3. Makna dalam Kehampaan: Suara Eksistensialis
Ketika puisi ini menyebut "tidak ada manfaat," Jean-Paul Sartre seperti ikut berbicara. "Keberadaan adalah kehampaan," katanya, "tetapi makna adalah karya manusia." Maka, saat sesuatu tampak tak berguna, apakah itu benar-benar fatamorgana kosong? Ataukah kita yang lalai memberi makna?
Martin Heidegger, dalam Being and Time, menyebut manusia sebagai makhluk yang dilemparkan ke dunia. Dalam keterlemparan itu, kita adalah pengukir makna, merajut alasan dari helai-helai keberadaan. Seperti seorang penyair yang menemukan puisi di tengah sunyi, nilai bisa tercipta di tempat yang tak pernah diduga.
Namun, pertanyaan tentang makna tak bisa dilepaskan dari pencarian kebahagiaan. Sebab, apakah ada sesuatu yang lebih kita cari selain kebahagiaan sejati?
4. Kebahagiaan: Melepaskan atau Memeluk?
Keterikatan sering kali membuat kita merasa memiliki, namun apakah itu selalu membawa kebahagiaan? Buddha mengajarkan bahwa keterikatan adalah akar penderitaan. Melepaskan, katanya, adalah jalan menuju kedamaian.
Namun Aristoteles menawarkan pandangan yang berbeda. Kebahagiaan (eudaimonia), baginya, adalah hidup yang mencapai tujuan tertinggi. Di sini, kebermanfaatan melampaui fungsi praktis; ia menjadi kompas untuk menemukan tujuan yang sejati. Maka, adakah "manfaat" yang diam-diam membawa kita menuju kebahagiaan yang abadi?

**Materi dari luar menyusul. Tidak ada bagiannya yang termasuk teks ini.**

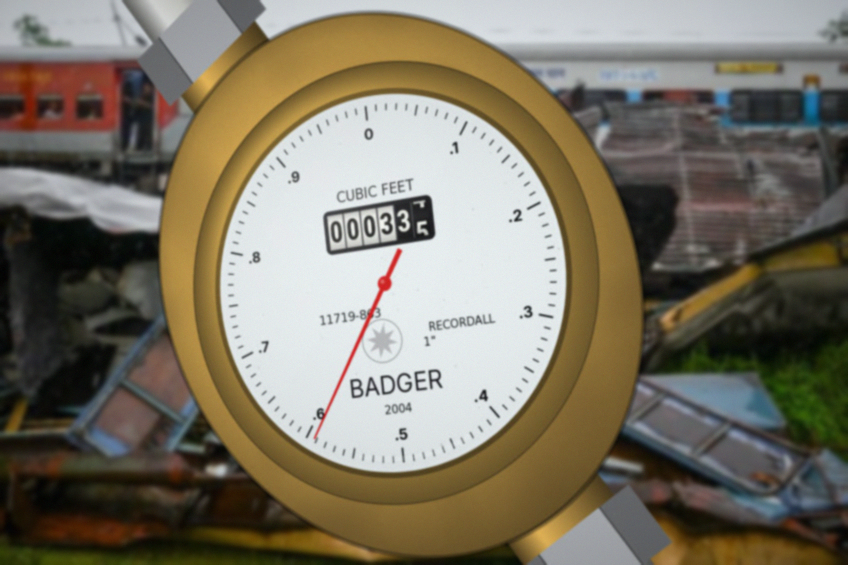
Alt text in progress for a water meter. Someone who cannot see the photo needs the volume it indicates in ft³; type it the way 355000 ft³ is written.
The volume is 334.59 ft³
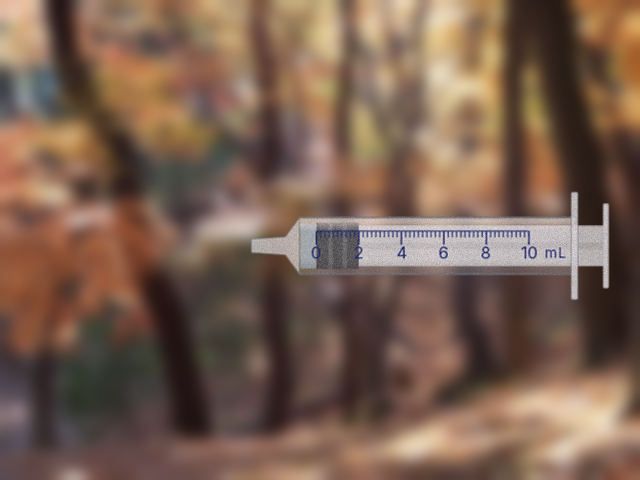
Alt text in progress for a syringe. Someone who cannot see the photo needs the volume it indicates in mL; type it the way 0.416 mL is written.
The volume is 0 mL
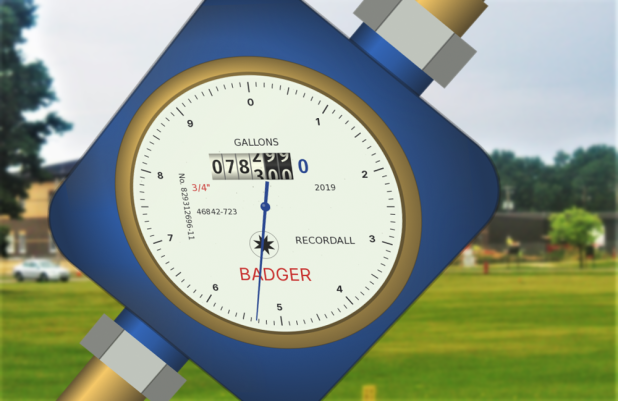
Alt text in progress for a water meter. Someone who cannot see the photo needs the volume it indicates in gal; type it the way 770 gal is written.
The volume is 782995.3 gal
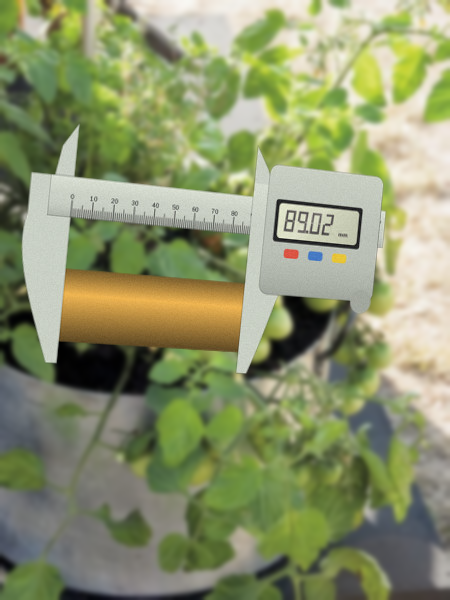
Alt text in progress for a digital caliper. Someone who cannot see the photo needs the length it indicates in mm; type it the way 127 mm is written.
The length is 89.02 mm
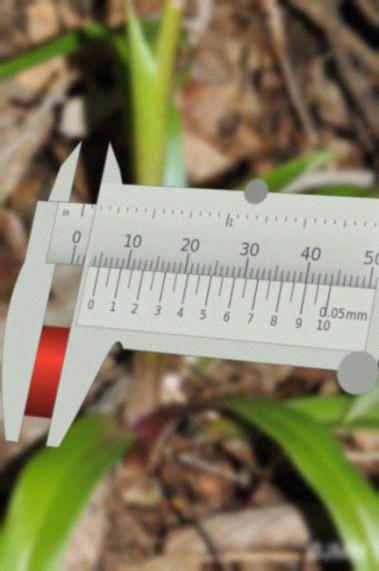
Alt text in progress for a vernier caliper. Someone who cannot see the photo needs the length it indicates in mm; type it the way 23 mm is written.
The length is 5.0 mm
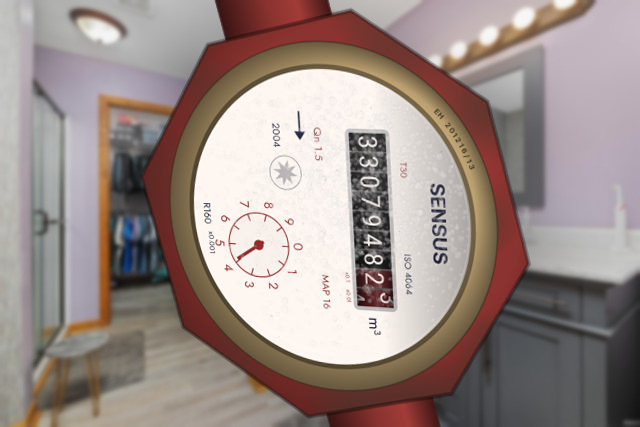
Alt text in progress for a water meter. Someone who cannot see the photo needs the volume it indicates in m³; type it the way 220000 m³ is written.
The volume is 3307948.234 m³
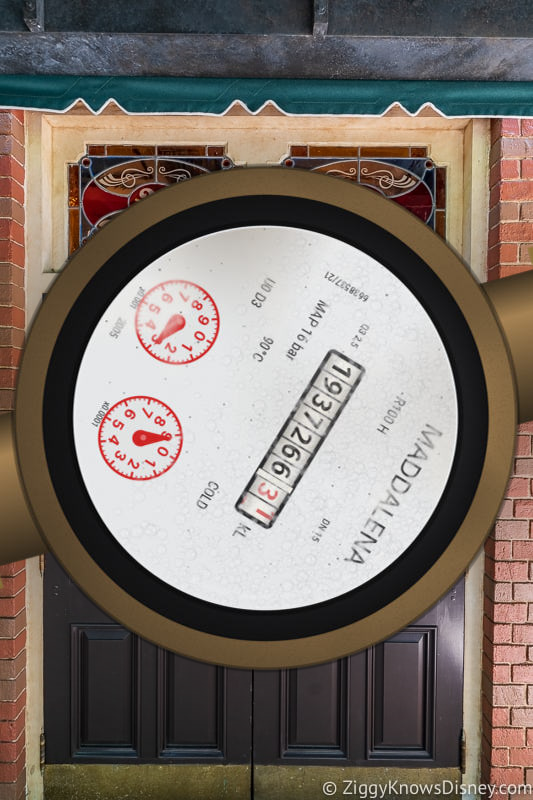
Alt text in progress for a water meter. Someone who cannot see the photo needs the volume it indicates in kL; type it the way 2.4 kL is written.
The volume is 1937266.3129 kL
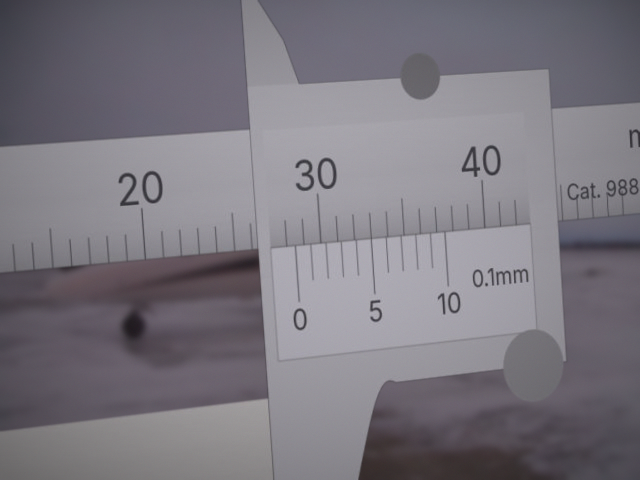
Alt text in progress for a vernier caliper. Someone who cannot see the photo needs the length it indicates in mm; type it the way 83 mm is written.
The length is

Di tengah pencarian makna dan kebahagiaan, ada satu hal yang seringkali mengelak dari logika manusia: cinta.
5. Cinta: Ketika Logika Menyerah
Di ujung puisi ini, cinta mengetuk pintu dengan pertanyaan: "Apa kau juga begitu, kasih?" Sren Kierkegaard mungkin tersenyum getir. Baginya, cinta adalah paradoks: sebuah pemberian yang tak meminta, sebuah kehadiran yang tak membutuhkan alasan. Cinta, katanya, adalah lompatan iman---melewati logika, merobek kalkulasi.
Emmanuel Levinas melangkah lebih jauh. Baginya, cinta sejati adalah tanggung jawab etis terhadap yang lain (the Other), sebuah pengakuan terhadap keberadaan orang lain tanpa syarat. Di sini, cinta bukan tentang manfaat atau alasan, melainkan tentang keberanian untuk menerima apa adanya.